-------- Provided text

Joy, Pain, Joy, Pain

I’ve decided that’s the way farm life is:

Joy, Pain, Joy, Pain.

I’ve concentrated on the JOY and not on the PAIN.

Until….

I got a message from a farmgirl friend.

A farmgirl buddy posted on Facebook and asked me if I had been riding and enjoying my new horse. I said~no, it’s been a rough couple of weeks on the farm.

My shadow almost rode him though. Does that count?

That’s when I got a very special message from a very special farmgirl. She told me that I needed to share the rough times AND the good times, not just the good times. I thought long and hard about that. Because-I thought-who wants to tune into this blog and listen to me go on about my struggles here? I mean, I share enough of the yuck to be authentic, but try not to FOCUS on it too much.

Which, I think, is the way I’ve pretty much lived my life.

I tend to think about the GOOD and avoid thinking about the PAIN as much as possible. I figure that since one thing that I really do control is the stuff I think about, I might as well think about GOOD and POSITIVE and the WONDERFUL. The GOOD is so very GOOD. And the PAIN…well, whatever. We all know about the pain, right? It can always be there (not just a farm, EVERYwhere) if you look for it hard enough. And so many people are in such REAL PAIN right now, mine is all pretty much self-inflicted at this farm. So why should I complain?

I do believe, however, in being REAL and AUTHENTIC and all that. And part of this life on a farm, entering the unknown as we are, is MAKING MISTAKES and PAIN. Because it’s not all SUNNY here on the SUNNY SIDE, even though I tend to focus on the SUNNY part of it. So, I’ll try to share it all. Good, bad, ugly. I’ll do better.

And thank you so much for wanting me to post more often. I do appreciate you wanting to hear how things are. But. Between chasing horses and digging ditches and picking up pieces of the barn that are falling down, and building stalls, and putting up gates, and dealing with all the construction on the house, and packing and moving, and then unpacking, and learning horse-keeping, and getting ready for Christmas, I’m just full-up. If you’ve been around here for awhile, you probably realize that I’m not after fame or fortune. I don’t want a blog that runs my life. I don’t want my life to be entertainment. I want to connect with you. And share experiences. And grow together in our farmgirlness. I want to inspire and be inspired. To teach, but also to learn. To talk, but also to listen.

----------------
-------- Collected data

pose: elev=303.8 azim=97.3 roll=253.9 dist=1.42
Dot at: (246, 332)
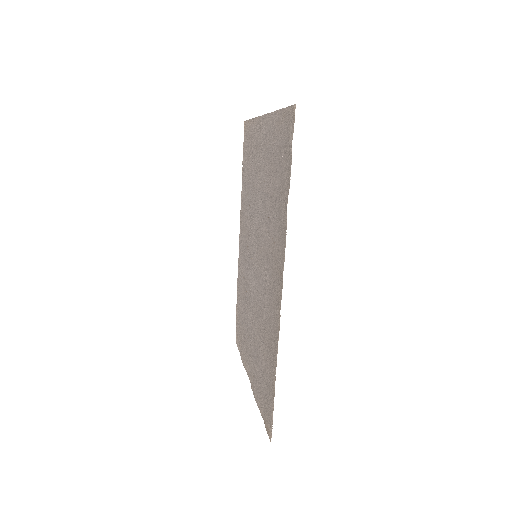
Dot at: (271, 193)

----------------

Task instructions. Write a continuation of the farm-life blog post on joy and pain, starting after its last sentence.

Response for this exercise.
Enough! Let’s talk about some of the good. The JOY. I think I have found a name for our new horse. I love every name you suggested. Here’s a summary of the ones I got either in a comment here, via facebook or email. Check them all out. In all their glory.

Hezekiah

James Taylor “JT”

Brego

Viggo

Shadowfax

Magical Merlin (Merlin is the name he was called by at his last home)

Angel

Knight

Eddie

Mister Ed

Sugar

Sweetie Pie

Sweet

Pie

Snowflake

Dreamcatcher

Horseshoe

Lancelot “Lance”

Hi-yo Silver

Casper

Ghost

Sweet Baby James “JimmyJo”

Cloud “Thunder Cloud” “Moon Cloud” “Winter Cloud”

White Christmas “Chris”

Now, I tell you. I was leaning towards James Taylor and JT. But both my husband and my daughter said, “No.” They like to tease me about how much I like JT and his music.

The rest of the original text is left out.